(Assigned task): From the line with "43: (279, 379, 9.99)" to the line with "29: (772, 51, 44.16)", retype each line exactly as it stands in the records below, but skip the pictures.

━━━━━ The input ━━━━━

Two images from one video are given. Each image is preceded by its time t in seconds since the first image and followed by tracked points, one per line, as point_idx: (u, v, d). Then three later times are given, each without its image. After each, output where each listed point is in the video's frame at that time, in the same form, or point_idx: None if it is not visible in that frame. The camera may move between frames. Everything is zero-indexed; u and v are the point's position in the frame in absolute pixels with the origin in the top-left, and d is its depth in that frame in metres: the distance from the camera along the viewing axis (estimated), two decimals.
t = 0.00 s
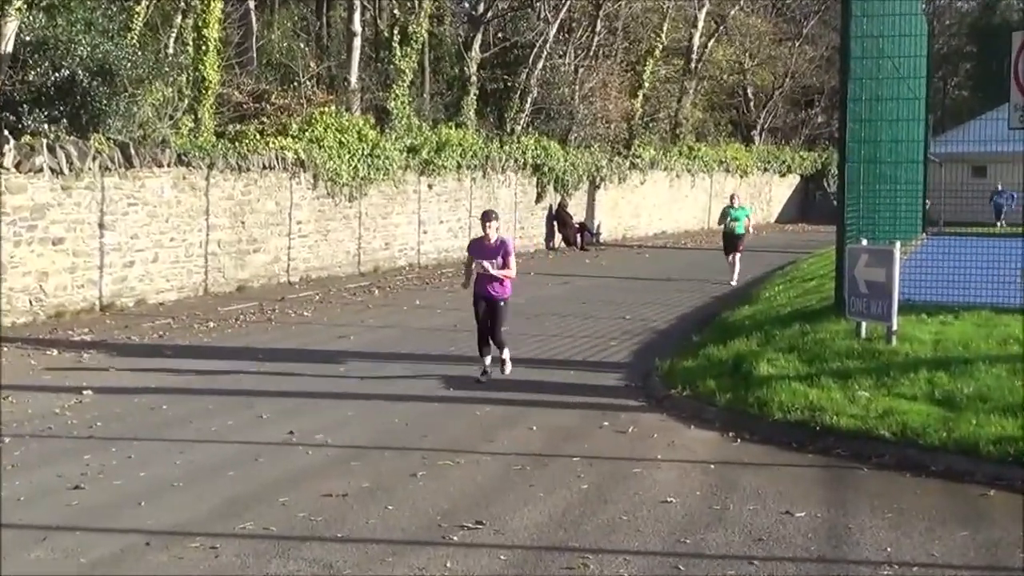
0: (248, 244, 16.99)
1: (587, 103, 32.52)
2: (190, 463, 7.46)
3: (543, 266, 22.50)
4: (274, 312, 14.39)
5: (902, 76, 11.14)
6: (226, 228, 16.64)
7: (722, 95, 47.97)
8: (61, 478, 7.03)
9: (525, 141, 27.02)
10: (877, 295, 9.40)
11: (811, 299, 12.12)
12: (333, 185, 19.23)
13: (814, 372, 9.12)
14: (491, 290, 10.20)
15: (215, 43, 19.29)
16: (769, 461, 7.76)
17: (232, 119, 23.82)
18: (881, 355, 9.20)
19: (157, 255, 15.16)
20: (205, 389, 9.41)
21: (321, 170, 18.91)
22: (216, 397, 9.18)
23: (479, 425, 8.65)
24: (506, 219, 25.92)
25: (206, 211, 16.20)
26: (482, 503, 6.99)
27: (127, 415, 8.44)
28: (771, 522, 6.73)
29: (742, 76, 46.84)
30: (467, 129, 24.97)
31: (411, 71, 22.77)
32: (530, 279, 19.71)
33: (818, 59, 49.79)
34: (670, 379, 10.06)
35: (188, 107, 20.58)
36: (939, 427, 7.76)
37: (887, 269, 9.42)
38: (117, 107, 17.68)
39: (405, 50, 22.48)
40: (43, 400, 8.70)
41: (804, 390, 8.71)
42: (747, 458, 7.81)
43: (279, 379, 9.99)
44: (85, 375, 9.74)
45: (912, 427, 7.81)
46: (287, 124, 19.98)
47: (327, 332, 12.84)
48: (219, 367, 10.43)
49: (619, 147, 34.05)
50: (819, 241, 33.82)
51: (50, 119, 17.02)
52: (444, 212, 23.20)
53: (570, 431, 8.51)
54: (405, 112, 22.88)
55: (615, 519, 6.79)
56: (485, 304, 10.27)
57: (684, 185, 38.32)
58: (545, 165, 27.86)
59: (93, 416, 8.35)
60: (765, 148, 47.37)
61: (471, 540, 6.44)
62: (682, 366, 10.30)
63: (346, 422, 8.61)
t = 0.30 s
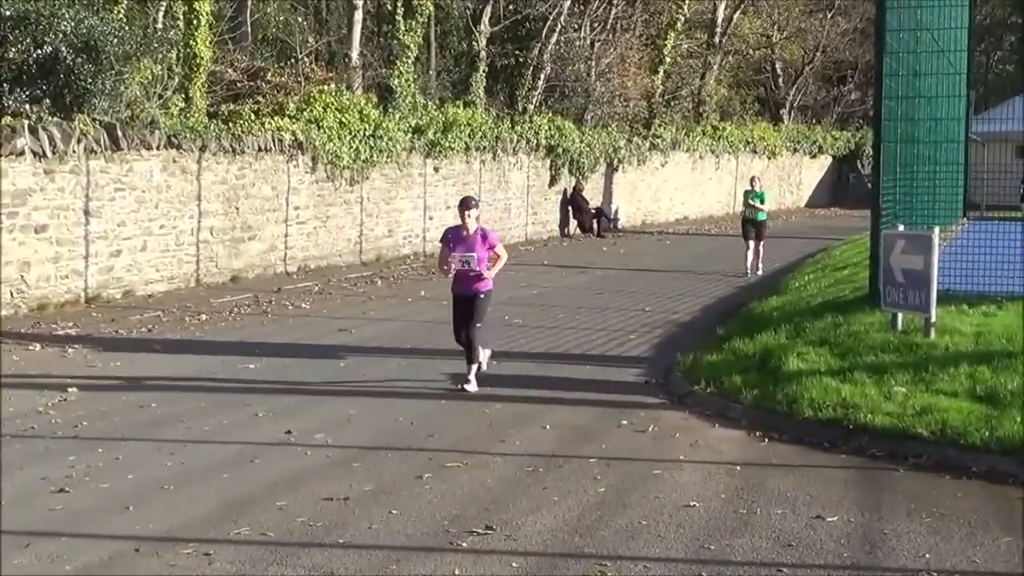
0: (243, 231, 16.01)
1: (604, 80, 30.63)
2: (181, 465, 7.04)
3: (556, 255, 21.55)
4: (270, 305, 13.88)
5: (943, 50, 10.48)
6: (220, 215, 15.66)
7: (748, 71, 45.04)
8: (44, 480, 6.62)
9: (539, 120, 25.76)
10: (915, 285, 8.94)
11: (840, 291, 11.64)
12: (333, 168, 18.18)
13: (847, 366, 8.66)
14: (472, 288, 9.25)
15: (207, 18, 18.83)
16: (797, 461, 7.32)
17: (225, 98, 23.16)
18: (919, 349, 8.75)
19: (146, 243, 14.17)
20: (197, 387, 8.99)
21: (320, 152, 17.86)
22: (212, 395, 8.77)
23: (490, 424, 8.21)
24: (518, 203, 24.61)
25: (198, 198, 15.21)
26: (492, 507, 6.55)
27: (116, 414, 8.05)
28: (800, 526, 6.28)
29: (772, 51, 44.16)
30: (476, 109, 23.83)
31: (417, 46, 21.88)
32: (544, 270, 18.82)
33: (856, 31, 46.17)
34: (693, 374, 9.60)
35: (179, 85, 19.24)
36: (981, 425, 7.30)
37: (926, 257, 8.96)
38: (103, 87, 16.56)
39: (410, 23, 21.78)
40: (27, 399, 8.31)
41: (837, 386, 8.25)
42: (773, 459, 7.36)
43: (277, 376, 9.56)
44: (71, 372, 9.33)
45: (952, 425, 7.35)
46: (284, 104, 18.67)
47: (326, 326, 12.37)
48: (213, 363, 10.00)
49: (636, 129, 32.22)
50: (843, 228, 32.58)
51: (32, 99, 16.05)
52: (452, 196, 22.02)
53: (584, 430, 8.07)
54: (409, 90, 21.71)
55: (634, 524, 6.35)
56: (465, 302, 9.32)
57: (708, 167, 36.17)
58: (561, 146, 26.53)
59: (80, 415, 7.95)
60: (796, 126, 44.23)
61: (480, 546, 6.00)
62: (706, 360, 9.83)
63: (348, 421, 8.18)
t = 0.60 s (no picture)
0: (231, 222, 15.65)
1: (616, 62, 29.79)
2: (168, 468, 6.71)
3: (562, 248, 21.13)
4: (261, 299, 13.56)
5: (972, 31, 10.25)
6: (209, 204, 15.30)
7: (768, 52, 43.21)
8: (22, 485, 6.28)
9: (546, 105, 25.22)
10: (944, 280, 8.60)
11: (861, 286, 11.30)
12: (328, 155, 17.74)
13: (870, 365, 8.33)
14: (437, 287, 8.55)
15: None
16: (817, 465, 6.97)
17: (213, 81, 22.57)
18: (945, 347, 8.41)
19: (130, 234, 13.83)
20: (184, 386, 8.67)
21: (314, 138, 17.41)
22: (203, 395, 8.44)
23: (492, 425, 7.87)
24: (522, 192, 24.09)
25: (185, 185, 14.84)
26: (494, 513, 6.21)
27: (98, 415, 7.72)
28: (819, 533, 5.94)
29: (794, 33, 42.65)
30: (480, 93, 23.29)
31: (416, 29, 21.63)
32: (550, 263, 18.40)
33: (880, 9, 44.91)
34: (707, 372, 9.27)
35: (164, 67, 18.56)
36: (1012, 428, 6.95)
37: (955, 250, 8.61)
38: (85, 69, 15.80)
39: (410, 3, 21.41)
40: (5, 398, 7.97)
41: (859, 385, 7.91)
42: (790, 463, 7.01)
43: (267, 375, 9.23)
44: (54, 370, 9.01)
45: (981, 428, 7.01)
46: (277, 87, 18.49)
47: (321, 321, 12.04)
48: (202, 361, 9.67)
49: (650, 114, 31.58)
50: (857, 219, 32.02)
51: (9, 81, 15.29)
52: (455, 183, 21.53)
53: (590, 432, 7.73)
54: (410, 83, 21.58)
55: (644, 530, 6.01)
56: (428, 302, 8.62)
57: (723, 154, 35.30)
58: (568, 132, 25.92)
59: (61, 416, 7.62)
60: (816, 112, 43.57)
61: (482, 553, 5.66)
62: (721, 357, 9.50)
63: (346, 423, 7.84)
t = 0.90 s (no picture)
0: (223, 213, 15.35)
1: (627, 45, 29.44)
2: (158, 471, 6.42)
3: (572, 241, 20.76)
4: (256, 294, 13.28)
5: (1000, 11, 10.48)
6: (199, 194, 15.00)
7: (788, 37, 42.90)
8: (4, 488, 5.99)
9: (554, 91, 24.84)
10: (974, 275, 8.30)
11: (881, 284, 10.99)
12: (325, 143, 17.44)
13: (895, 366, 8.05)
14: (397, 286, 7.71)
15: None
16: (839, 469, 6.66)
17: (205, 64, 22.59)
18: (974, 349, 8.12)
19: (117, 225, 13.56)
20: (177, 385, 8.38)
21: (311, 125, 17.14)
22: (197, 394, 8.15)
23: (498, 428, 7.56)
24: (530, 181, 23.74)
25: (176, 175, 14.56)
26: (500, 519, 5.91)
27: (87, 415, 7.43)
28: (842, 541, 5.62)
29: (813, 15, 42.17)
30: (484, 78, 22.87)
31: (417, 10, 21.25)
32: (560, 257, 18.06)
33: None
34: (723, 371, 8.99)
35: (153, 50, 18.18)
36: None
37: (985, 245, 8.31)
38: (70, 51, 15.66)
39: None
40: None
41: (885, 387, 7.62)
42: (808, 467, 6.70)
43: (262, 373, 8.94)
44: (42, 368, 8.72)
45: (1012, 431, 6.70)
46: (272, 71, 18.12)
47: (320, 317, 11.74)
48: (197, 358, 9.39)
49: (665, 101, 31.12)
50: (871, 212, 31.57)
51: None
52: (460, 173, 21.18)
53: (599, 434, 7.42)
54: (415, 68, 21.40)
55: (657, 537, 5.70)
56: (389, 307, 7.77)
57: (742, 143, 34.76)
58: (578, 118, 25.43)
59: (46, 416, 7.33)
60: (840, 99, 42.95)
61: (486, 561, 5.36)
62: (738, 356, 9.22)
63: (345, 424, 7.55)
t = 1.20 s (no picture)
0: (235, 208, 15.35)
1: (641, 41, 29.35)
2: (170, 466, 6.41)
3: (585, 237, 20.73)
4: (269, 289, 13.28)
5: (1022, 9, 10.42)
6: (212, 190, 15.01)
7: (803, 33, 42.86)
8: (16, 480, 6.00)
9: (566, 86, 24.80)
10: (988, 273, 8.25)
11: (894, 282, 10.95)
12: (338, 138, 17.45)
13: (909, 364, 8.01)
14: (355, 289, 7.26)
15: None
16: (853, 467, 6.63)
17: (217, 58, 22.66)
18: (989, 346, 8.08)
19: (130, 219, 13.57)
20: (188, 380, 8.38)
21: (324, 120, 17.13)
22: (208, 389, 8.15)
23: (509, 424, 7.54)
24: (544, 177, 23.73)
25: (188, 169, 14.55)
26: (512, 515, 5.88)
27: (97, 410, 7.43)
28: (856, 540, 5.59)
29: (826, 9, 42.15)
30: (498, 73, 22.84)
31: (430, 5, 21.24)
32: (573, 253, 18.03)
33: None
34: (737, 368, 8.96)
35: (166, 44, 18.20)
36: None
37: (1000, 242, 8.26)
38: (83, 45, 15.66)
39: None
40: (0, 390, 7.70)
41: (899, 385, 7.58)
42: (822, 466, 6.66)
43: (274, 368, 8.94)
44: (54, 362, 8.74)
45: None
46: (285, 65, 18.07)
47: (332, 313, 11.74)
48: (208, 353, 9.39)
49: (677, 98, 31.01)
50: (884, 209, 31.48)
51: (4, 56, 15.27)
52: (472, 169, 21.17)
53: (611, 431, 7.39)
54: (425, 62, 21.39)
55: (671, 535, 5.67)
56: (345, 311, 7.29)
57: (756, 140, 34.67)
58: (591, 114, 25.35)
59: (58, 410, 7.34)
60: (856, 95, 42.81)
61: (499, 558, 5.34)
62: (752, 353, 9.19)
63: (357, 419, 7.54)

━━━━━

(Task solution):
43: (279, 379, 9.99)
44: (85, 375, 9.74)
45: (912, 427, 7.81)
46: (287, 124, 19.98)
47: (327, 332, 12.84)
48: (219, 367, 10.43)
49: (619, 147, 34.05)
50: (819, 241, 33.82)
51: (50, 119, 17.02)
52: (444, 212, 23.20)
53: (570, 431, 8.51)
54: (405, 112, 22.88)
55: (615, 519, 6.79)
56: (485, 304, 10.27)
57: (684, 185, 38.32)
58: (545, 165, 27.86)
59: (93, 416, 8.35)
60: (765, 148, 47.37)
61: (471, 540, 6.44)
62: (682, 366, 10.30)
63: (346, 422, 8.61)
t = 0.30 s
0: (243, 231, 16.01)
1: (604, 80, 30.63)
2: (181, 465, 7.04)
3: (556, 255, 21.55)
4: (270, 305, 13.88)
5: (943, 50, 10.48)
6: (220, 215, 15.66)
7: (748, 71, 45.04)
8: (44, 480, 6.62)
9: (539, 120, 25.76)
10: (915, 285, 8.94)
11: (840, 291, 11.64)
12: (333, 168, 18.18)
13: (847, 366, 8.66)
14: (472, 288, 9.25)
15: (207, 18, 18.83)
16: (797, 461, 7.32)
17: (225, 98, 23.16)
18: (919, 349, 8.75)
19: (146, 243, 14.17)
20: (197, 387, 8.99)
21: (320, 152, 17.86)
22: (212, 395, 8.77)
23: (490, 424, 8.21)
24: (518, 203, 24.61)
25: (198, 198, 15.21)
26: (492, 507, 6.55)
27: (116, 414, 8.05)
28: (800, 526, 6.28)
29: (772, 51, 44.16)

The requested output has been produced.